▶ ARTICLE

** BEGIN **

Now, look. In isolation? These numbers are nothing. Trivial. But at 850,000 packets per second… I did the math one night and nearly threw my laptop. Even microseconds compound. They multiply. They cascade into this nightmare of packet loss.

We were paying what I started calling the “abstraction tax” — except instead of money, we were paying with our actual data. Sensor readings from industrial equipment just… disappearing. Gone. For ultra-high-frequency UDP telemetry, where every lost packet might be a critical temperature reading from a semiconductor fab or pressure data from an oil pipeline — managed infrastructure couldn’t cut it. The realization was honestly kind of terrifying because it meant rethinking everything.

Going Bare Metal (Or: How I Learned to Stop Worrying and Love the Kernel)

We ordered a single bare metal server. One. AMD EPYC 7543, 64 cores, 256GB RAM, dual 100Gbps NICs. No hypervisor sitting between us and the hardware. No container runtime. No orchestrator. Just Linux 6.1, our application, and direct access to everything. I won’t lie — hitting the “provision” button felt reckless. The results though…

Before (Kubernetes on AWS):

  • Throughput: 847K packets/sec at peak
  • Packet loss: 2.3% average (still makes me wince)
  • P99 latency: 187ms
  • CPU utilization: 73% spread across 8 pods
  • Monthly cost: $47,000

After (Rust on Bare Metal):

  • Throughput: 1.89M packets/sec sustained (SUSTAINED!)
  • Packet loss: 0.07% average
  • P99 latency: 4.2ms (I checked this number like 10 times)
  • CPU utilization: 41% on a single process with 32 threads
  • Monthly cost: $3,200

We more than doubled throughput. We reduced packet loss by 97%. We cut costs by 93%. But here’s the thing that really got me — it wasn’t just about the numbers. It was understanding why this worked, what we’d been missing all along.

Why Rust? (And Why We Almost Didn’t Use It)

Okay so — and this is embarrassing — we almost didn’t use Rust. Our team loves Go. We’re a Go shop. We prototyped the whole thing in Go first because, you know, comfort zone.

First benchmark: 1.2M packets/sec with 0.4% loss. Better than Kubernetes! But not… not transcendent. The problem? Garbage collection pauses. Every few seconds, everything would just stop while Go cleaned up memory. At this packet rate, those pauses were catastrophic.

Rust’s zero-cost abstractions though — and its ownership model that means no garbage collector — gave us predictable, sub-microsecond latency. No pauses. No stops. Just constant, relentless processing. Here’s the core UDP receiver (and honestly, this simplicity is what sold me):

use std::net::UdpSocket; // Import UDP socket functionality
use std::sync::mpsc; // Import multi-producer, single-consumer channel

fn main() -> std::io::Result<()> { // Main function returns IO Result for error handling
    let socket = UdpSocket::bind("0.0.0.0:8125")?; // Bind to all interfaces on port 8125
    socket.set_nonblocking(true)?; // Set socket to non-blocking mode for continuous polling
    
    let mut buf = [0u8; 1500]; // Stack-allocated buffer, 1500 bytes (standard MTU size)

** END **

▶ STATED GOAL A
In the records, swap "common name" for "vernacular name" in the lines starting with the line with "class: Aves" and going on through the line with "common name: Superb fairywren". Give back only those lines, with everything else unchanged.
The text and the records have nothing to do with each other.

▶ EXTRACTED INFORMATION

** BEGIN **

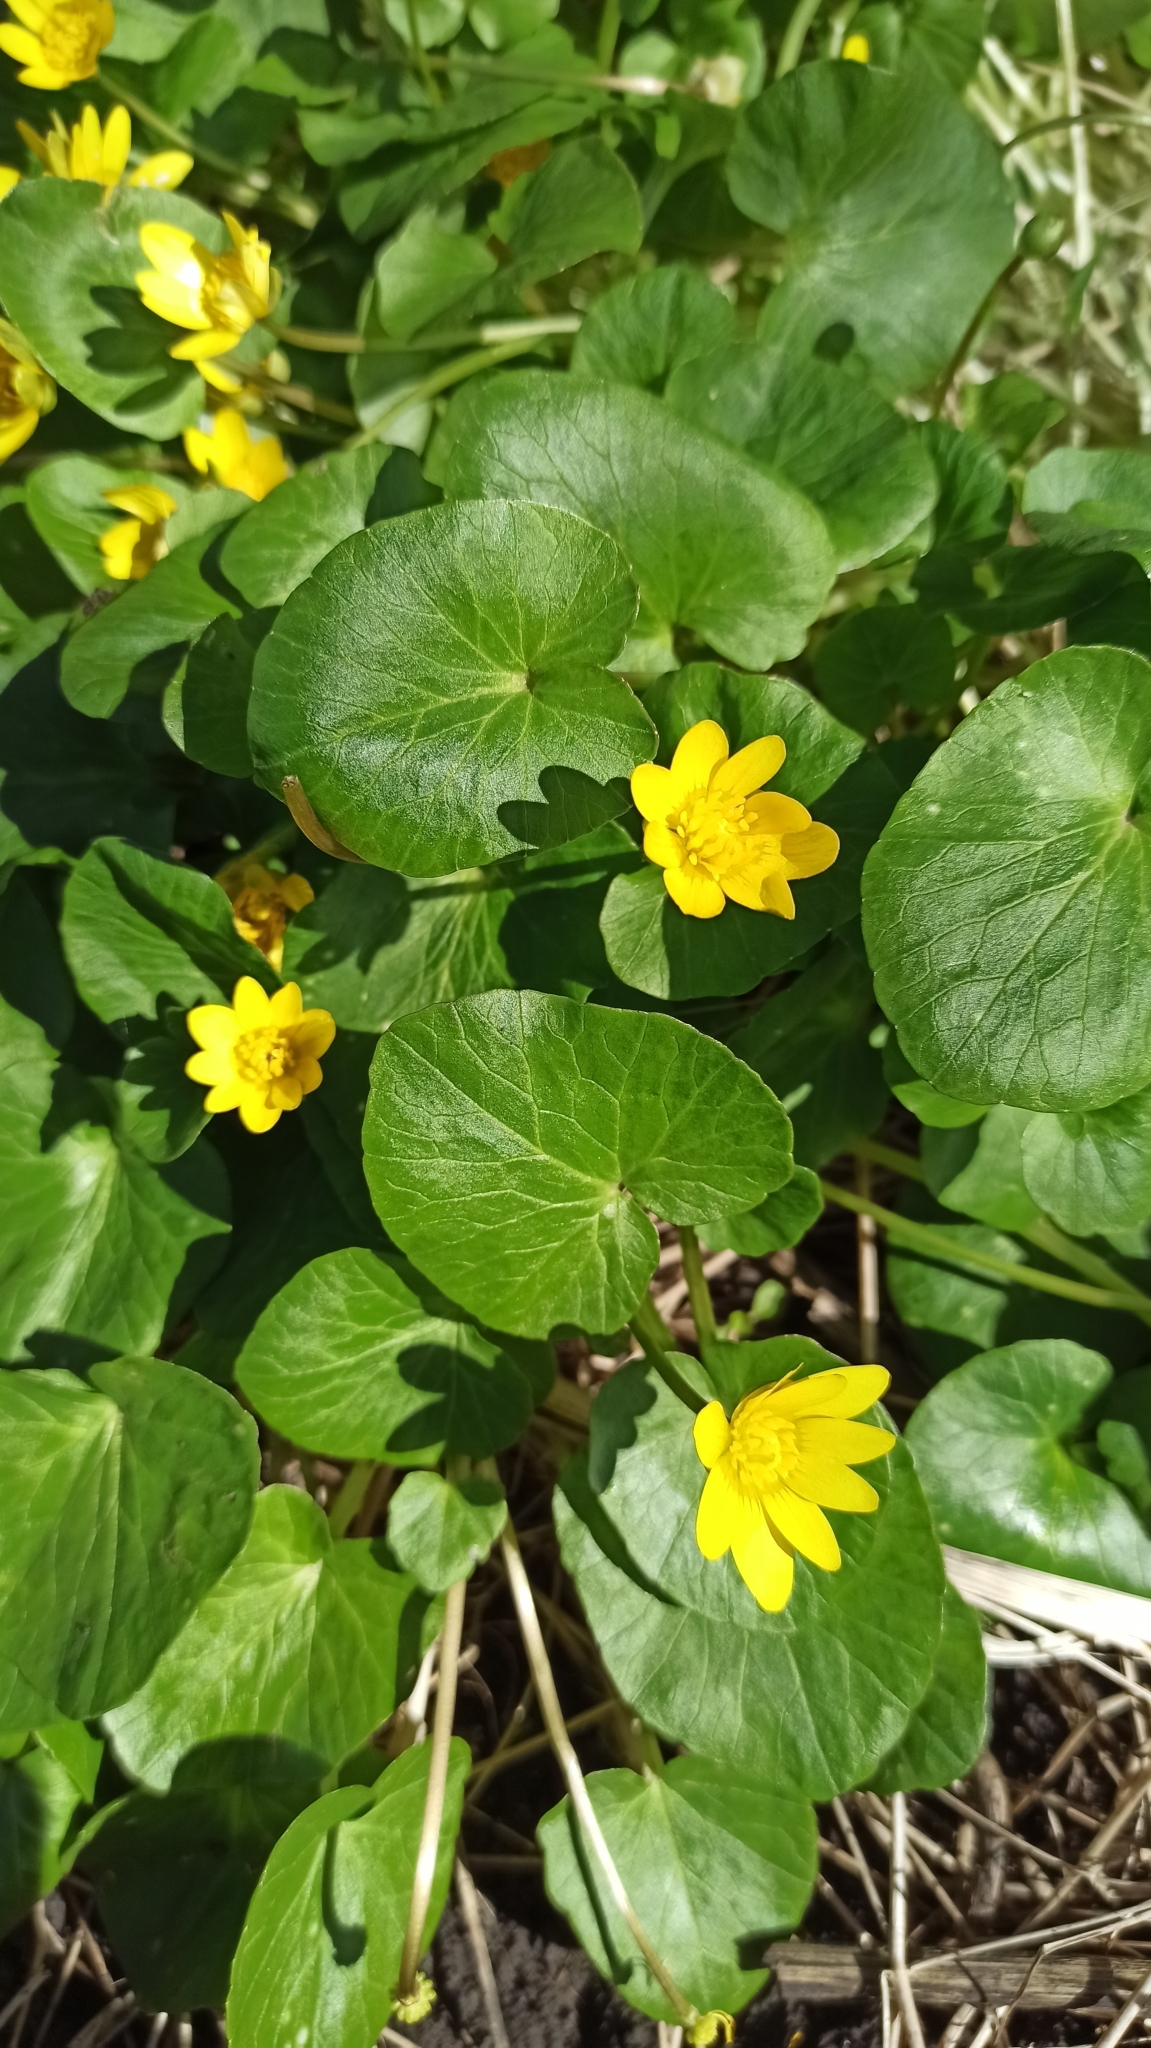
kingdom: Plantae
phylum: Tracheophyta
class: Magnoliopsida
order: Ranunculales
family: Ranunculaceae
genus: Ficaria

** END **
** BEGIN **

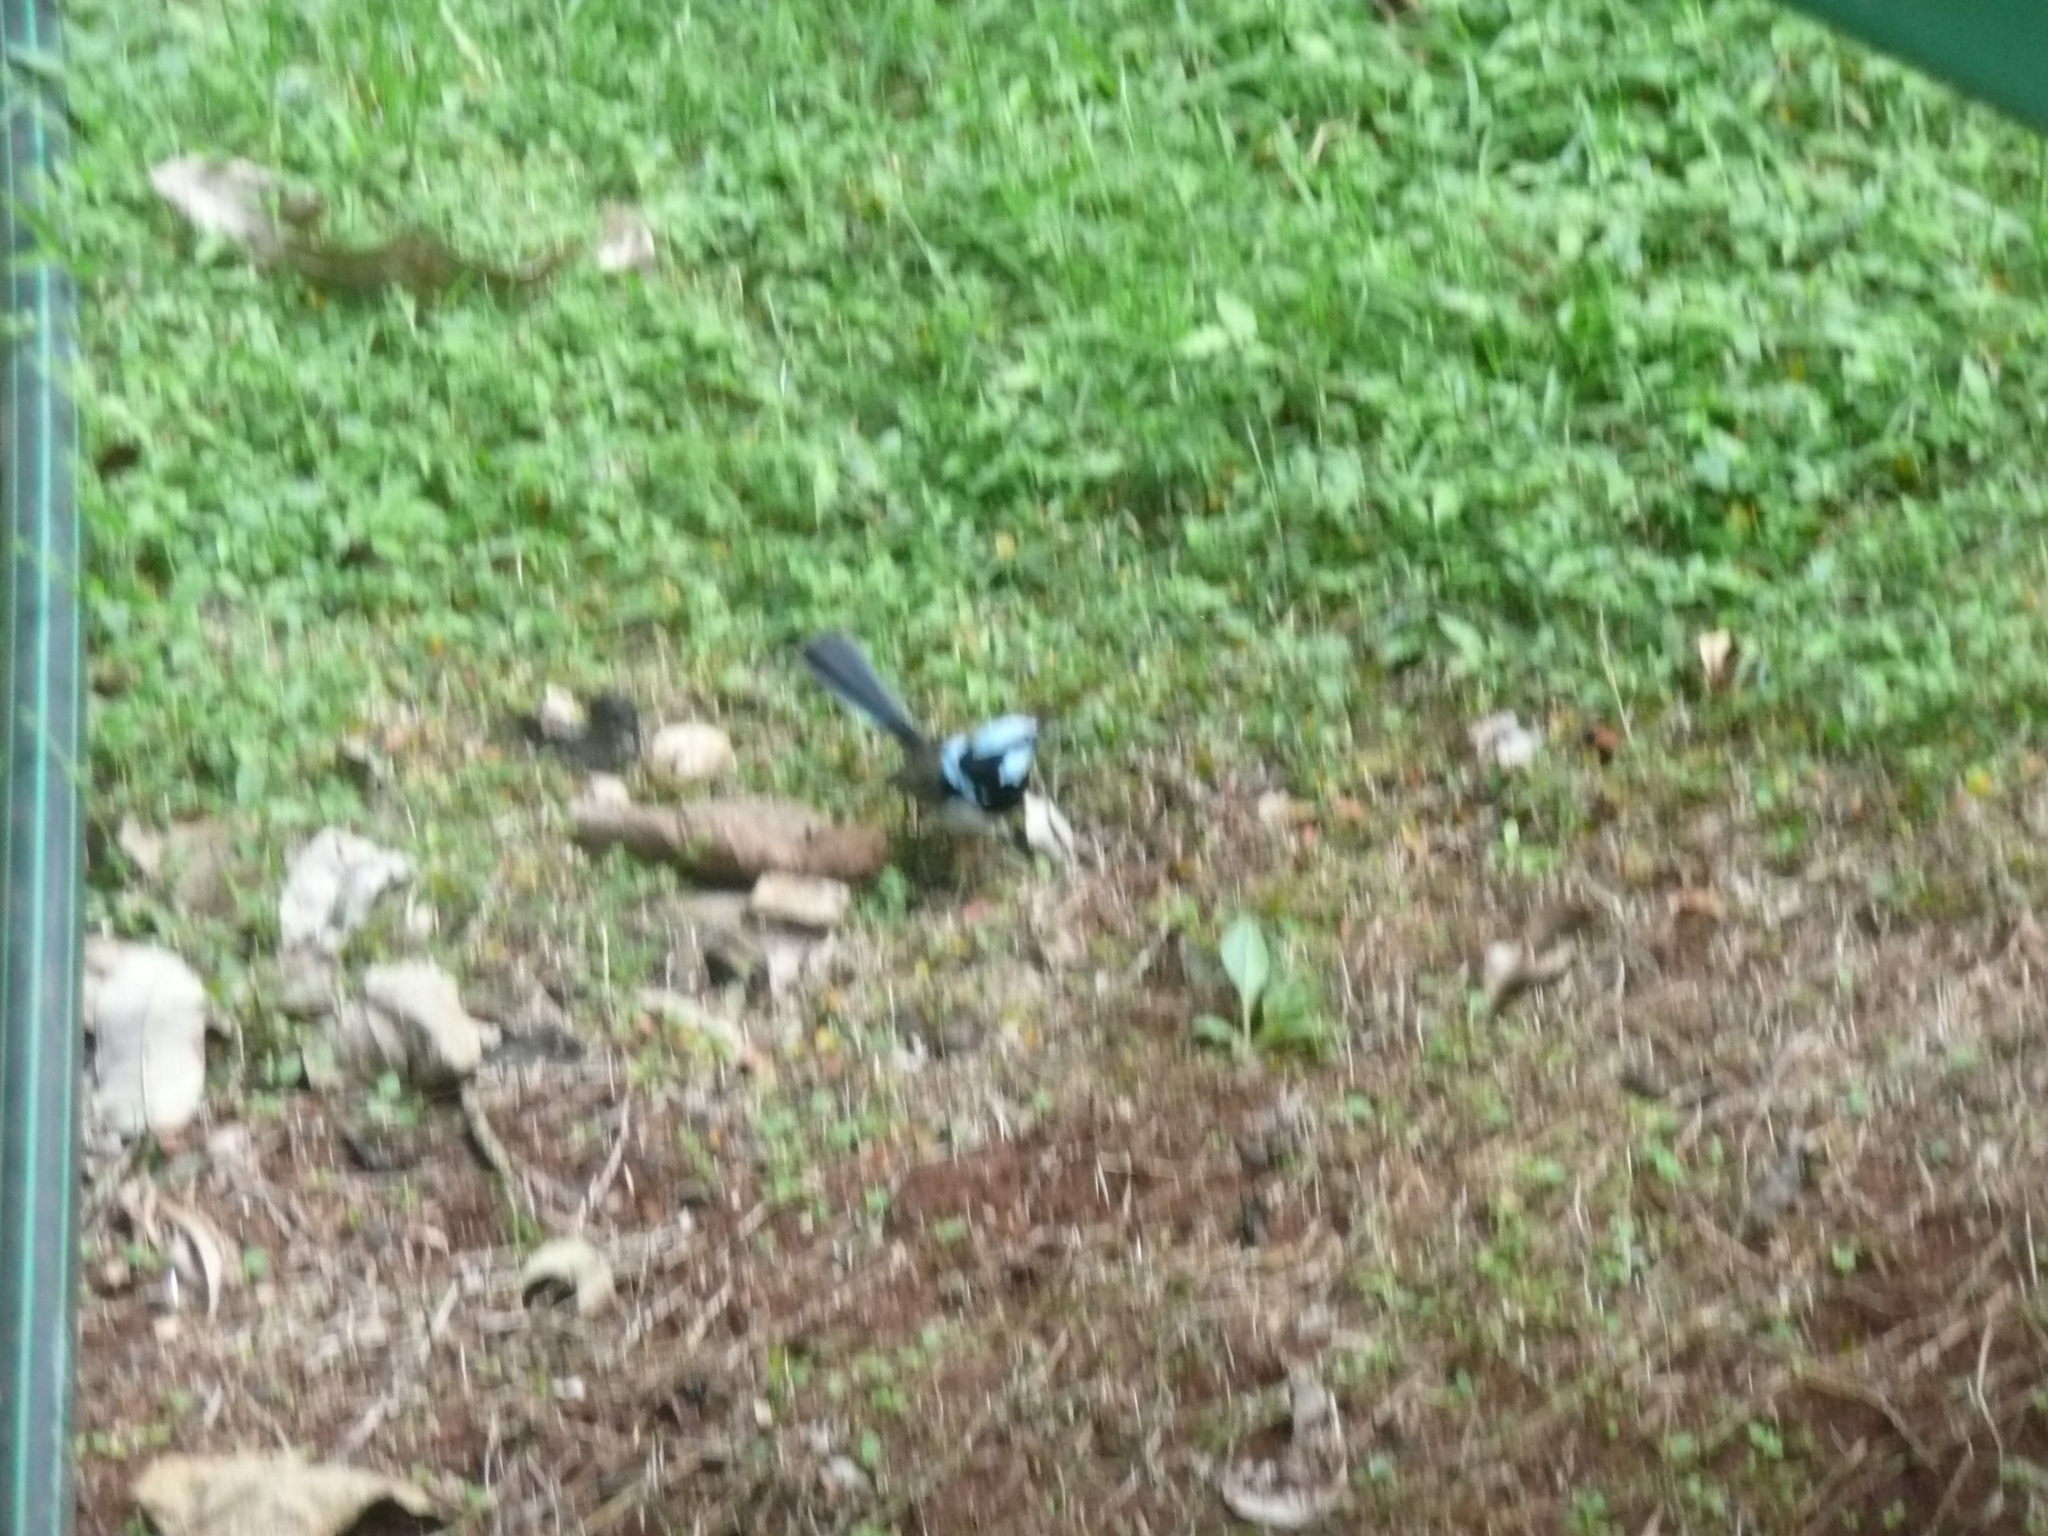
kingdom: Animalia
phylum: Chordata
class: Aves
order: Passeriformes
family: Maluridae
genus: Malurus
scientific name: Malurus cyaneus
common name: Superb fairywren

** END **

▶ STATED GOAL B
Answer these about the bare metal article:
(i) Which processor did the bare metal server have?
(ii) What was the monthly cost with Kubernetes on AWS?
(iii) In which language did the team first prototype the system?

▶ TASK SOLUTION A
class: Aves
order: Passeriformes
family: Maluridae
genus: Malurus
scientific name: Malurus cyaneus
vernacular name: Superb fairywren

▶ TASK SOLUTION B
(i) AMD EPYC 7543
(ii) $47,000
(iii) Go